Ce billet est publié en mémoire de Judith (Judy) Heumann (a), infatigable militante des droits civiques qui fut la première conseillère de la Banque mondiale en matière de handicap et de développement, de 2002 à 2006. Décédée le 4 mars 2023, Judy a joué un rôle déterminant dans l'élaboration du programme d'inclusion des personnes handicapées poursuivi par la Banque mondiale.
Beata Nyirahabinshuti, enseignante à Kigali, sait ce que signifie de se sentir exclue. Malvoyante, elle avait du mal à s'épanouir dans son métier en raison de l'absence d'aménagements pour son handicap. Mais un jour, tout a changé. L’Initiative pour l'éducation inclusive (a) et le Conseil rwandais de l'éducation de base ont dispensé une formation à Beata et à 21 autres enseignants malvoyants, ainsi qu'à leurs chefs d'établissement, afin de leur permettre d'enseigner dans des écoles classiques. Celle de Beata lui a aussitôt confié une classe accessible et affecté un assistant pédagogique, elle lui a fourni du papier braille et un ordinateur portable équipé d'un logiciel adapté. Aujourd'hui, Beata se sent pleinement en capacité de mener sa classe et de vivre sa passion pour l'éducation des enfants.
Le cas de Beata est loin d'être isolé. Une femme sur cinq dans le monde — 20 % de la population féminine — est atteinte d’un handicap. Si les femmes handicapées rencontrent les mêmes difficultés que celles qui ne le sont pas, elles sont de plus en butte à d'autres formes de discrimination et à des obstacles matériels qui les empêchent de participer à la vie socio-économique. En cette Journée internationale des femmes, alors que nous célébrons les femmes dans toute leur diversité à travers le monde, leurs réalisations et leurs ambitions, nous devons continuer à nous efforcer de lever les barrières auxquelles elles se heurtent encore, en particulier celles qui sont marginalisées, pour participer librement et sur un pied d'égalité à la vie de la société. Le Groupe de la Banque mondiale vient de se doter d’une nouvelle boîte à outils (a) pour faciliter l'intégration des femmes et des filles porteuses d’un handicap dans ses opérations et être ainsi en mesure de mieux respecter ses engagements en matière d'égalité des sexes et d'inclusion des personnes handicapées.
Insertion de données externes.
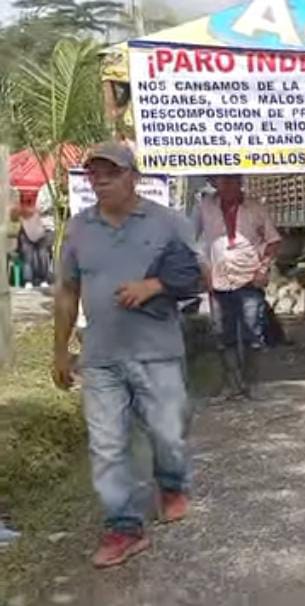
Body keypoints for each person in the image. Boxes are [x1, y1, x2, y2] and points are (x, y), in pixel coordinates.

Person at [53, 142, 200, 568]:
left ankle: (171, 484)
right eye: (94, 174)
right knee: (107, 445)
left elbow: (198, 277)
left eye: (110, 173)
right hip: (100, 356)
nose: (100, 180)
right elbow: (67, 291)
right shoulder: (79, 229)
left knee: (168, 435)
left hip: (158, 352)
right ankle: (124, 527)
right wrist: (60, 350)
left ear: (132, 176)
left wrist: (153, 286)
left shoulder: (168, 222)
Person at [195, 174, 282, 401]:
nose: (228, 185)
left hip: (249, 278)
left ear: (241, 182)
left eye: (233, 180)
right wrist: (204, 271)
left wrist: (264, 268)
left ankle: (251, 383)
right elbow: (192, 241)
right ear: (215, 183)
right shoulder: (205, 207)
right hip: (218, 279)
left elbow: (273, 241)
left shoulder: (255, 208)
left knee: (253, 331)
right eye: (223, 181)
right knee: (223, 334)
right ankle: (231, 385)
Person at [15, 184, 55, 288]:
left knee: (42, 254)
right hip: (32, 225)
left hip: (45, 227)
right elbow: (38, 208)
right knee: (30, 254)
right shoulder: (46, 188)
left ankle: (41, 279)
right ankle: (31, 280)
Le manque de connaissances pratiques sur l'inclusion des femmes handicapées et des données lacunaires sont parmi les facteurs qui entravent l'efficacité des interventions. Les femmes en situation de handicap sont largement absentes des statistiques et des enquêtes officielles, car les données sur les personnes handicapées sont rarement ventilées par sexe , et celles sur le genre précisent rarement les handicaps. La nouvelle boîte à outils recense les questions clés à examiner sous l'angle du genre et du handicap lors de la conception de projets et d'autres interventions, à savoir notamment les enjeux liés à l’accessibilité physique et numérique, la présence d’un cadre législatif et réglementaire porteur, la disponibilité des données, la sensibilisation, l'accessibilité financière, l'acceptabilité et la sécurité.
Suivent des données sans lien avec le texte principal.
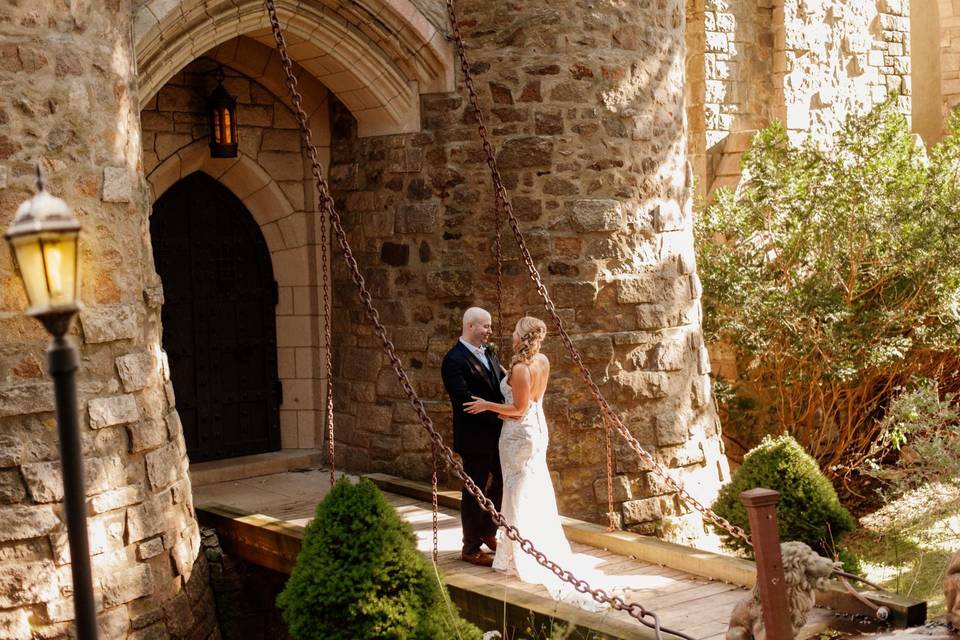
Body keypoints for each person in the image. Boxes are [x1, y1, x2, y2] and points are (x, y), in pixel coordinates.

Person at [464, 316, 606, 610]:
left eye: (515, 331)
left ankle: (519, 556)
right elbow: (526, 394)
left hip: (517, 435)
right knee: (533, 489)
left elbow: (517, 408)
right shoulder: (541, 361)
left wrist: (486, 404)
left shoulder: (520, 368)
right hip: (537, 430)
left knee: (516, 492)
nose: (511, 334)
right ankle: (528, 547)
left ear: (522, 337)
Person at [441, 307, 505, 567]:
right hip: (474, 436)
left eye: (489, 326)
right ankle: (470, 547)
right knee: (474, 489)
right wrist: (500, 414)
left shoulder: (490, 352)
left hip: (498, 433)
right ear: (470, 326)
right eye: (485, 326)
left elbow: (499, 383)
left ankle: (488, 529)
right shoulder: (453, 360)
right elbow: (466, 402)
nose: (490, 331)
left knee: (504, 480)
Garantir la participation significative des femmes handicapées est essentiel pour lutter contre leur exclusion. Les structures de direction des mouvements de défense du handicap reflètent souvent des normes patriarcales présentes dans de nombreuses sphères de la société, et les femmes handicapées ont beaucoup moins de chances d'occuper des postes de direction que les hommes dans une situation analogue. Pour lutter contre ces inégalités entre les sexes, la boîte à outils aide les responsables de la mise en œuvre des projets à se pencher sur les questions croisées de l'inclusion des femmes et des personnes handicapées tout au long du cycle du projet. Les solutions pour contourner les obstacles comprennent la création d'espaces sûrs pour les femmes handicapées, la flexibilité des horaires de réunion et la présence de facilitatrices. Les projets de développement ne peuvent être véritablement inclusifs que lorsque les voix des femmes handicapées sont entendues.
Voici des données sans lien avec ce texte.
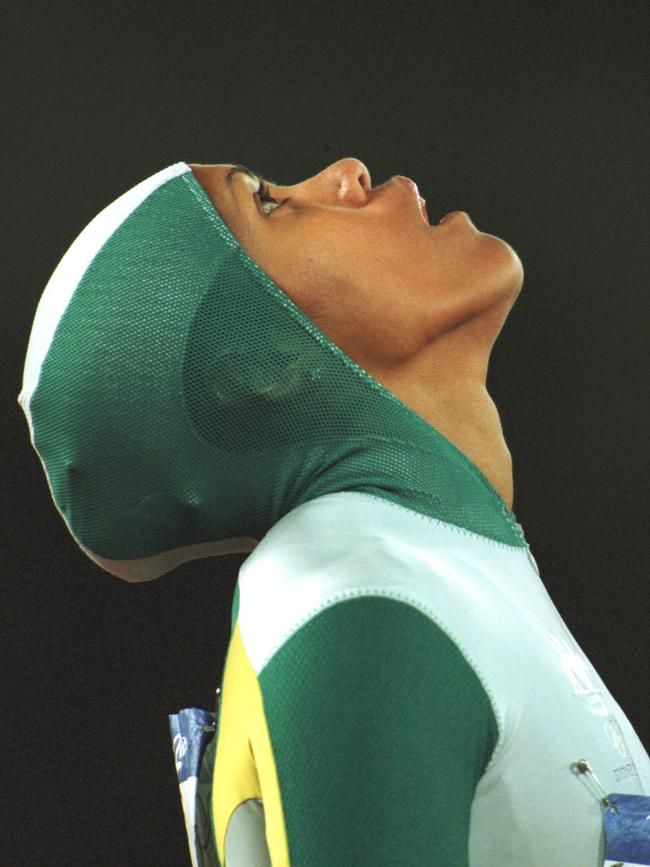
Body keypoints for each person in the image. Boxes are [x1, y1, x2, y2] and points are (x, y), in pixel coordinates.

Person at [18, 158, 650, 866]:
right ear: (260, 368)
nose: (346, 173)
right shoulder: (363, 600)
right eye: (271, 201)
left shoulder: (422, 570)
L'intégration des personnes handicapées suppose de franchir le « dernier kilomètre » qui conduit à un processus de développement véritablement durable et inclusif. Cet effort conduit à des changements de comportement qui enrichissent la vie quotidienne des individus et modifient la perception du handicap. Beata peut en attester : même la communication de son école est désormais plus accessible. « Avant, ils postaient une photo sur le groupe WhatsApp sans explications, dit-elle. Maintenant, ils ajoutent une description. Le chef d'établissement a même commencé à donner des exemples d'intégration des personnes handicapées au cours de ses réunions. » En cette Journée internationale des femmes, réaffirmons notre engagement à garantir l'égalité des chances pour tous.